*Directions for this task*.
Each record needs to be transcribed word for word, though without its pictures.
- - - -
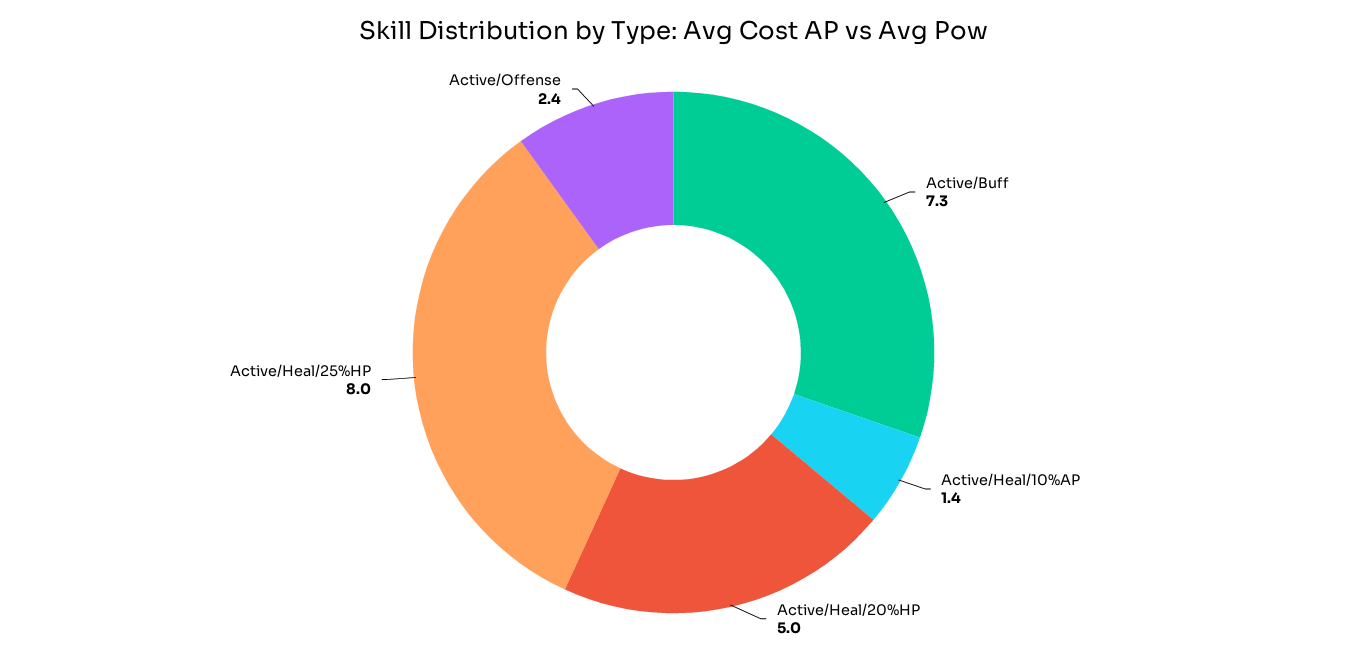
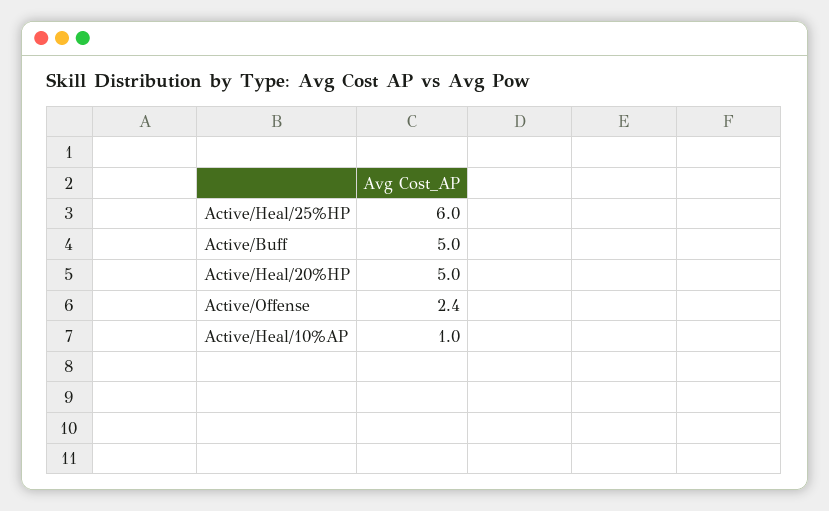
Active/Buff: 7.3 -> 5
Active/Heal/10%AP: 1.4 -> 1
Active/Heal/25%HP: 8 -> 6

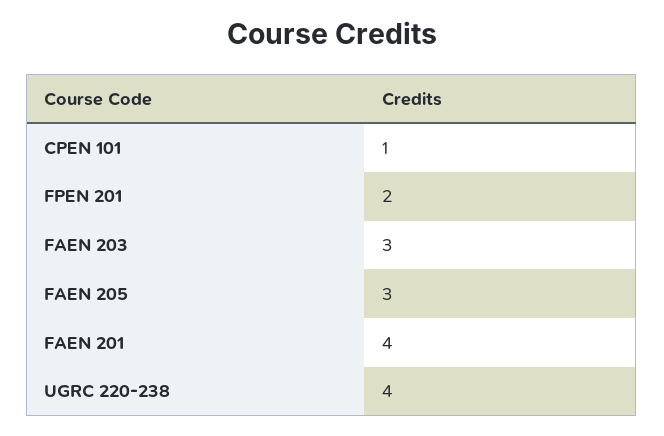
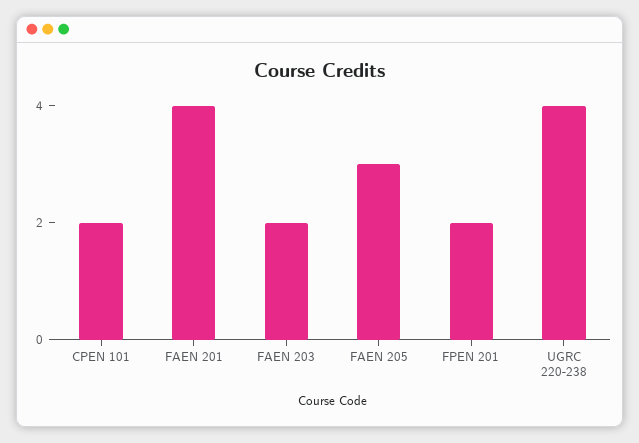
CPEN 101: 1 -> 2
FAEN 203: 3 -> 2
- - - -
*Reply to the task*.
Active/Buff: 7.3 -> 5
Active/Heal/10%AP: 1.4 -> 1
Active/Heal/25%HP: 8 -> 6

CPEN 101: 1 -> 2
FAEN 203: 3 -> 2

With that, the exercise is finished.